3) Build it into the selection process
Being distributed widens the candidate pool considerably so companies don’t have to limit themselves to those in close proximity; they can hire the best from all over the world. Still, distributed work might not be for everyone. “Not everyone is good at it. It’s a skill unto itself. For example, if you’re the kind of person who waits around to be told what to do you’re going to have a hard time with remote.” Says Matt Sherman, Engineering Manager at Stack Overflow. So too, extroverts or those who need a ton of people interaction may not flourish without co-workers steps away.

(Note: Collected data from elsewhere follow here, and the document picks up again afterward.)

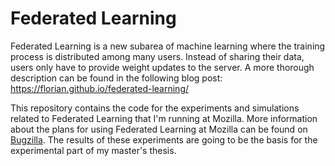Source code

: # Federated Learning

Federated Learning is a new subarea of machine learning where the training process is distributed among many users.
Instead of sharing their data, users only have to provide weight updates to the server.
A more thorough description can be found in the following blog post: https://florian.github.io/federated-learning/

This repository contains the code for the experiments and simulations related to Federated Learning that I'm running at Mozilla.
More information about the plans for using Federated Learning at Mozilla can be found on [Bugzilla](https://bugzilla.mozilla.org/show_bug.cgi?id=1462102).
The results of these experiments are going to be the basis for the experimental part of my master's thesis.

Simulate the remote environment during the hiring process to suss out whether a candidate might be a good fit for it.. "We don’t meet anyone in person. It’s all done over video and take home assignments. We also make sure to talk about remote throughout the process.” says Katie Womersley of Buffer.

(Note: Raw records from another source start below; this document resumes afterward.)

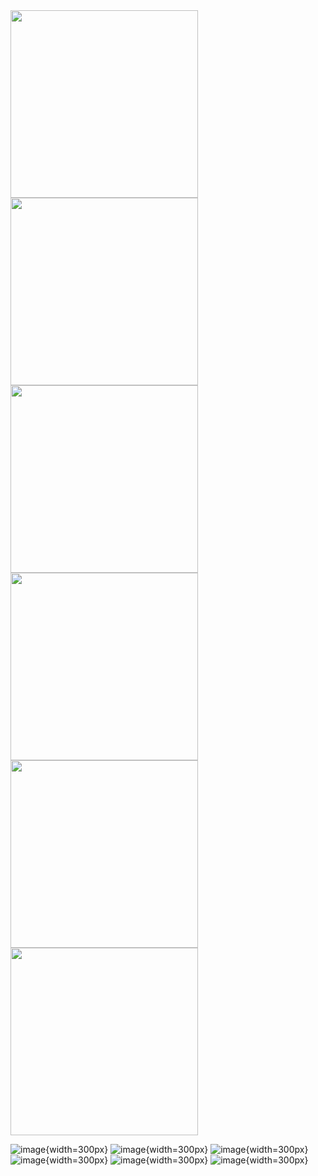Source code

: 


<img src="https://github.com/NoamFeldman43/SMS-Sender/assets/145356566/b4df20c7-2303-458f-a7b1-34851ced8041" width="300px">
<img src="https://github.com/NoamFeldman43/SMS-Sender/assets/145356566/bb84a880-edaf-4d42-a601-3c2ea62a019f" width="300px">
<img src="https://github.com/NoamFeldman43/SMS-Sender/assets/145356566/815f41d4-d83d-4197-aa0c-67bd771697f1" width="300px">
<img src="https://github.com/NoamFeldman43/SMS-Sender/assets/145356566/30de7b68-dba9-423e-a829-599b4cb81b01" width="300px">
<img src="https://github.com/NoamFeldman43/SMS-Sender/assets/145356566/e21390fa-54b3-4c1d-b562-1483d71cc4f2" width="300px">
<img src="https://github.com/NoamFeldman43/SMS-Sender/assets/145356566/b2b82f0a-9cc4-495e-8c36-ee7e346421b1" width="300px">


![image](https://github.com/NoamFeldman43/SMS-Sender/assets/145356566/b4df20c7-2303-458f-a7b1-34851ced8041){width=300px}
![image](https://github.com/NoamFeldman43/SMS-Sender/assets/145356566/bb84a880-edaf-4d42-a601-3c2ea62a019f){width=300px}
![image](https://github.com/NoamFeldman43/SMS-Sender/assets/145356566/815f41d4-d83d-4197-aa0c-67bd771697f1){width=300px}
![image](https://github.com/NoamFeldman43/SMS-Sender/assets/145356566/30de7b68-dba9-423e-a829-599b4cb81b01){width=300px}
![image](https://github.com/NoamFeldman43/SMS-Sender/assets/145356566/e21390fa-54b3-4c1d-b562-1483d71cc4f2){width=300px}
![image](https://github.com/NoamFeldman43/SMS-Sender/assets/145356566/b2b82f0a-9cc4-495e-8c36-ee7e346421b1){width=300px}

While having worked remotely in the past may be a good indicator, it shouldn’t be a requirement. Instead, look for signals that a candidate might do well in this kind of environment. For example, during the interview process, look for those who tend to be flexible, able to collaborate and have empathy. "You’re going to deal with some inconvenience when working remotely, communication is harder, it takes empathy to do that.” says Means.

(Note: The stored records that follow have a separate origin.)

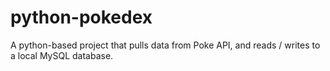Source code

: # python-pokedex
A python-based project that pulls data from Poke API, and reads / writes to a local MySQL database.
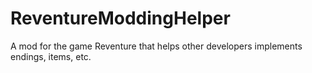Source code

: # ReventureModdingHelper
A mod for the game Reventure that helps other developers implements endings, items, etc.
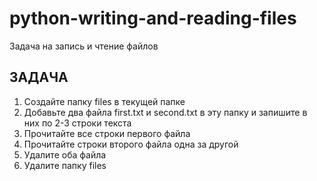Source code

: # python-writing-and-reading-files
Задача на запись и чтение файлов

## ЗАДАЧА

1. Создайте папку files в текущей папке
2. Добавьте два файла first.txt и second.txt в эту
папку и запишите в них по 2-3 строки текста
3. Прочитайте все строки первого файла
4. Прочитайте строки второго файла одна за
другой
5. Удалите оба файла
6. Удалите папку files
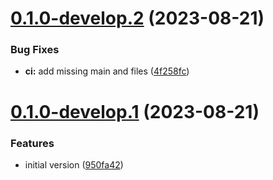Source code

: # [0.1.0-develop.2](https://git.lumeweb.com/LumeWeb/kernel-lavanet-client/compare/v0.1.0-develop.1...v0.1.0-develop.2) (2023-08-21)


### Bug Fixes

* **ci:** add missing main and files ([4f258fc](https://git.lumeweb.com/LumeWeb/kernel-lavanet-client/commit/4f258fc19bcde9e6cdcc4dac53d7c2a93db5b2d8))

# [0.1.0-develop.1](https://git.lumeweb.com/LumeWeb/kernel-lavanet-client/compare/v0.0.1...v0.1.0-develop.1) (2023-08-21)


### Features

* initial version ([950fa42](https://git.lumeweb.com/LumeWeb/kernel-lavanet-client/commit/950fa42698e462252e303ad961d5c0b07c883d8e))
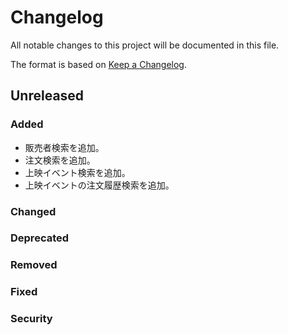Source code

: # Changelog

All notable changes to this project will be documented in this file.

The format is based on [Keep a Changelog](http://keepachangelog.com/).

## Unreleased

### Added

- 販売者検索を追加。
- 注文検索を追加。
- 上映イベント検索を追加。
- 上映イベントの注文履歴検索を追加。

### Changed

### Deprecated

### Removed

### Fixed

### Security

Finally, be sure the candidate has a quiet place to work from on a daily basis. This is especially important if this is their first time working at a distributed company. Means has found this can be as simple as asking, “Do you have a good spot in your house to work that has a door you can close?” This question can weed out people who lack a conducive environment and help the candidate to think more deeply about their potential work environment before taking the job.
4) People skills and technical skills are equally important
Companies that are successful at being distributed recognize that the code isn't everything. While the code is the tangible output, it’s all too easy to miss the people behind it—especially when you can’t see them every day, eating lunch or doing other everyday activities. But missing the people would be a mistake. “Our most important focus has to be on people,” says Matt Stauffer, CTO of Tighten. “The actual code we write is much less important than you might think.” And the people side of things can get a bit uncomfortable at times, especially if your preferred communication style is more indirect. “Direct communication styles serve remote really well,” says Stauffer. "Indirect is much harder to decipher when remote. That means I need to be willing to have healthy conflict. As a leader, it is a discipline I have to practice: to swallow my discomfort in order to allow the other person to grow. If not, I'm harming them for the sake of my comfort.” But when you take care of the people stuff, it makes the code much easier.
Leaders at successful distributed companies spend time leveling up their people skills, rather than focusing on staying up to date on the details of the latest technology. "Prior to becoming a leader, all my time was spent leveling up my tech skills. Since then it’s been about leveling up my emotional intelligence and leadership. Work on your emotional intelligence. As a leader of a distributed team, it will take you further than the latest framework or knowledge.” Michael Eaton, who leads a distributed team at Quicken Loans.